Ian Gray‚ station commander of the National Sea Rescue Institute (NSRI), Port Elizabeth reports the Port Elizabeth duty crew was activated on Sunday morning following reports from the Noordhoek Ski-Boat Club that two scuba divers were missing.

A group of recreational divers aboard a Marine Training Centre (MTC) commercial dive boat had gone on a recreational dive some .two kilometres off-shore south of Cape Recife led by a dive master. Also on the dive were a student diver accompanied by dive instructor for deep-sea dive. Because of poor visibility, the dive master called for the dive to be abandoned and all the recreational divers boarded the dive boat. The student diver and his instructor had surfaced some distance away from the boat and because of the glare of the morning sea off the sea they were not seen. Whilst they could see the boat they were unable to catch draw attention and drifted further away from the dive boat.

Fearing the two divers had not surfaced the dive boat started a search and contacted Noordhoek Ski-Boat Club who in turn alerted NSRI Port Elizabeth. The Ski-Boat Club activated a ski-boat to go to the scene and an additional MTC commercial boat and two CDC commercial boats in the area went to the scene to join the original MTC dive boat. The dive boat had deployed a flotation buoy to mark the initial position of where the dive was taking place and attached two life-jackets to increase the buoy’s visibility.

NSRI Port Elizabeth in the meantime launched the sea rescue craft Spirit of Toft and the sea rescue craft Spirit of Surfski 4 was towed to the Noordhoek Ski-Boat Club where it was launched from the club slipway.

EC Government Health EMS, a Police Dive Unit, the NMB (Nelson Mandela Bay) Beach Office and Water Rescue Committee, Coastal Water Rescue and an EMS helicopter, Aeromed 3, were also all activated.

The two sea rescue craft joined the five boats that were on the scene south of Cape Recife.and EMS ambulances stood by at Noordhoek Ski-Boat Club whilst Coastal Water Rescue were deployed on a shoreline search.

A search pattern was given to the Aeromed 3 EMS helicopter and they flew a search operation with those given instructions whilst Police divers prepared to begin a dive search at the initial dive site.

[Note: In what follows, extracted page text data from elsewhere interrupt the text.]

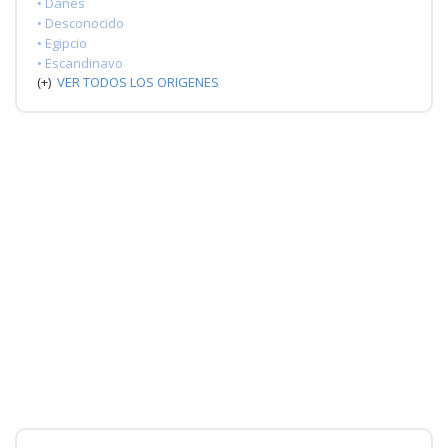
• Danés
• Desconocido
• Egipcio
• Escandinavo
(+)
VER TODOS LOS ORIGENES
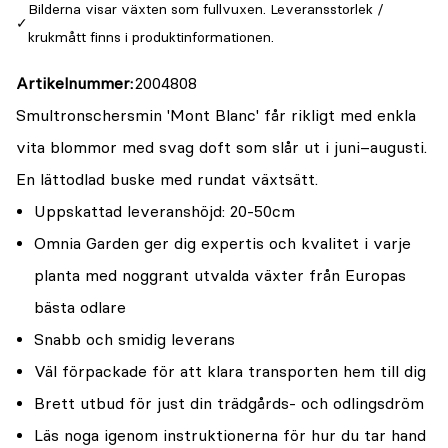
Bilderna visar växten som fullvuxen. Leveransstorlek /
krukmått finns i produktinformationen.
Artikelnummer
2004808
Smultronschersmin 'Mont Blanc' får rikligt med enkla
vita blommor med svag doft som slår ut i juni–augusti.
En lättodlad buske med rundat växtsätt.
Uppskattad leveranshöjd: 20-50cm
Omnia Garden ger dig expertis och kvalitet i varje
planta med noggrant utvalda växter från Europas
bästa odlare
Snabb och smidig leverans
Väl förpackade för att klara transporten hem till dig
Brett utbud för just din trädgårds- och odlingsdröm
Läs noga igenom instruktionerna för hur du tar hand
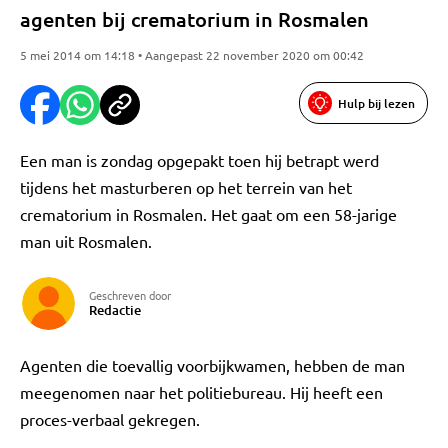
agenten bij crematorium in Rosmalen
5 mei 2014 om 14:18 • Aangepast 22 november 2020 om 00:42
Hulp bij lezen
Een man is zondag opgepakt toen hij betrapt werd
tijdens het masturberen op het terrein van het
crematorium in Rosmalen. Het gaat om een 58-jarige
man uit Rosmalen.
Geschreven door
Redactie
Agenten die toevallig voorbijkwamen, hebben de man
meegenomen naar het politiebureau. Hij heeft een
proces-verbaal gekregen.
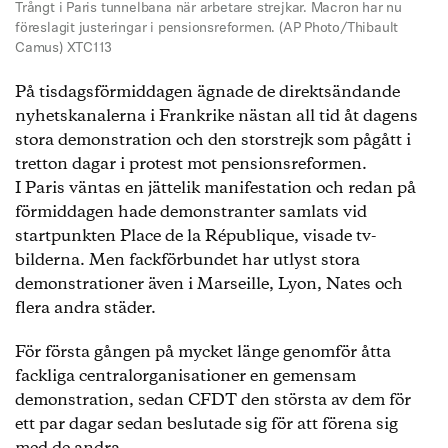
Trångt i Paris tunnelbana när arbetare strejkar. Macron har nu
föreslagit justeringar i pensionsreformen. (AP Photo/Thibault
Camus) XTC113
På tisdagsförmiddagen ägnade de direktsändande
nyhetskanalerna i Frankrike nästan all tid åt dagens
stora demonstration och den storstrejk som pågått i
tretton dagar i protest mot pensionsreformen.
I Paris väntas en jättelik manifestation och redan på
förmiddagen hade demonstranter samlats vid
startpunkten Place de la République, visade tv-
bilderna. Men fackförbundet har utlyst stora
demonstrationer även i Marseille, Lyon, Nates och
flera andra städer.
För första gången på mycket länge genomför åtta
fackliga centralorganisationer en gemensam
demonstration, sedan CFDT den största av dem för
ett par dagar sedan beslutade sig för att förena sig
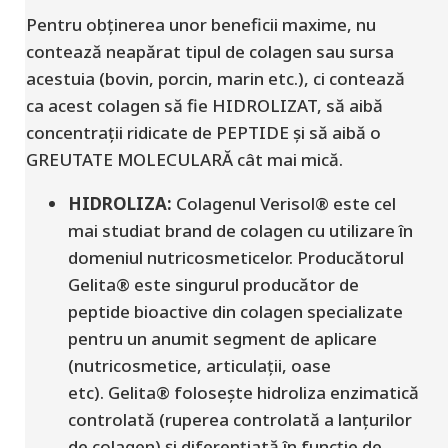
Pentru obținerea unor beneficii maxime, nu
contează neapărat tipul de colagen sau sursa
acestuia (bovin, porcin
, marin
etc.), ci contează
ca acest colagen să fie HIDROLIZAT,
să aibă
concentrații ridicate de PEPTIDE și să aibă o
GREUTATE MOLECULARĂ cât mai mică.
HIDROLIZA:
Colagenul Verisol®
este
cel
mai studiat brand de colagen
cu utilizare în
domeniul nutricosmeticelor
. Producătorul
Gelita® este singurul producător de
peptide bioactive din colagen specializate
pentru un anumit segment de aplicare
(nutricosmetice, articulații, oase
etc).
Gelita® folosește hidroliza enzimatică
controlată
(
ruperea controlată a lanțurilor
de colagen
)
și diferențiată în funcție de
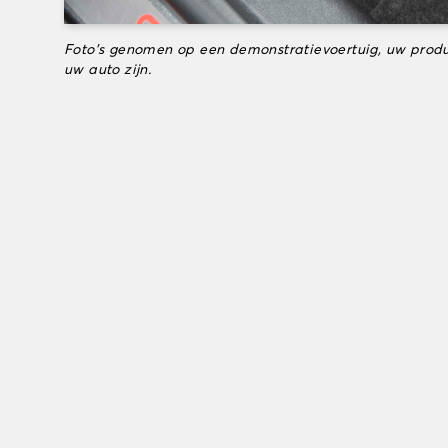
Foto's genomen op een demonstratievoertuig, uw produ
uw auto zijn.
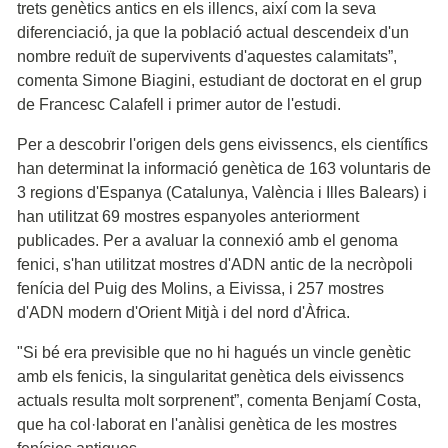
trets genètics antics en els illencs, així com la seva
diferenciació, ja que la població actual descendeix d'un
nombre reduït de supervivents d'aquestes calamitats”,
comenta Simone Biagini, estudiant de doctorat en el grup
de Francesc Calafell i primer autor de l'estudi.
Per a descobrir l'origen dels gens eivissencs, els científics
han determinat la informació genètica de 163 voluntaris de
3 regions d'Espanya (Catalunya, València i Illes Balears) i
han utilitzat 69 mostres espanyoles anteriorment
publicades. Per a avaluar la connexió amb el genoma
fenici, s'han utilitzat mostres d'ADN antic de la necròpoli
fenícia del Puig des Molins, a Eivissa, i 257 mostres
d'ADN modern d'Orient Mitjà i del nord d'Àfrica.
"Si bé era previsible que no hi hagués un vincle genètic
amb els fenicis, la singularitat genètica dels eivissencs
actuals resulta molt sorprenent”, comenta Benjamí Costa,
que ha col·laborat en l'anàlisi genètica de les mostres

NSRI took all seven boats (two NSRI craft, the initial MTC dive boat, the sister MTC boat, the Noordhoek Ski-Boat Club ski boat, and both CDC commercial boats) 100 meters apart and a sweeping line search was initiated following the direction of the currents and wind direction with NSRI sea rescue craft Spirit of Toft in the middle of that sweeping line search with three boats on each side of Spirit of Toft and taking into account the wind speed and direction and taking into account the sea currents and the initial location of where the divers were meant to be – if they had surfaced and had drifted away then the middle boat of the sweeping line search (NSRI’s Spirit of Toft) should come across the divers on that track.

During the sweeping line search three hours later the search party came across the two divers floating approximately some 8 kilometres northeast from the initial area where they had been diving and they were approximately 4 nautical miles off-shore.

An NSRI rescue swimmer was deployed into the surf and the 2 divers were recovered onto the sea rescue craft.They were both in good spirits and they were treated for mild hypothermia but otherwise, they were only a bit tired and obviously happy to be rescued.

They were brought to shore at the Noordhoek Ski-Boat club where EMS paramedics checked them out and they were released requiring no further medical attention.

They confirmed that with the sun behind them, they could see the dive boat but the dive boat could not see them after they had surfaced and they drifted further away until they could no longer see their dive boat but they could see that a search had been started.

While drifting they made themselves comfortable, they stayed together and drifted. At one stage they could hear the helicopter and knowing a search was underway, they later heard the motors of the boats searching for them before Spirit of Toft came across them during that first leg of the sweeping line search.

Both local adult males, diving instructor Jean Snyman, 45, and his student diver Rezano Damoense, 36.

NSRI commended all services and the private and the commercial boats involved and Noordhoek Ski-Boat Club, in particular, the MTC commercial dive boat that raised the alarm without any hesitation and marking the initial site.

And‚ to add to the tale‚ the NSRI discovered that Damoense had applied to join the NSRI in Port Elizabeth as a volunteer and his application had been accepted to weeks ago.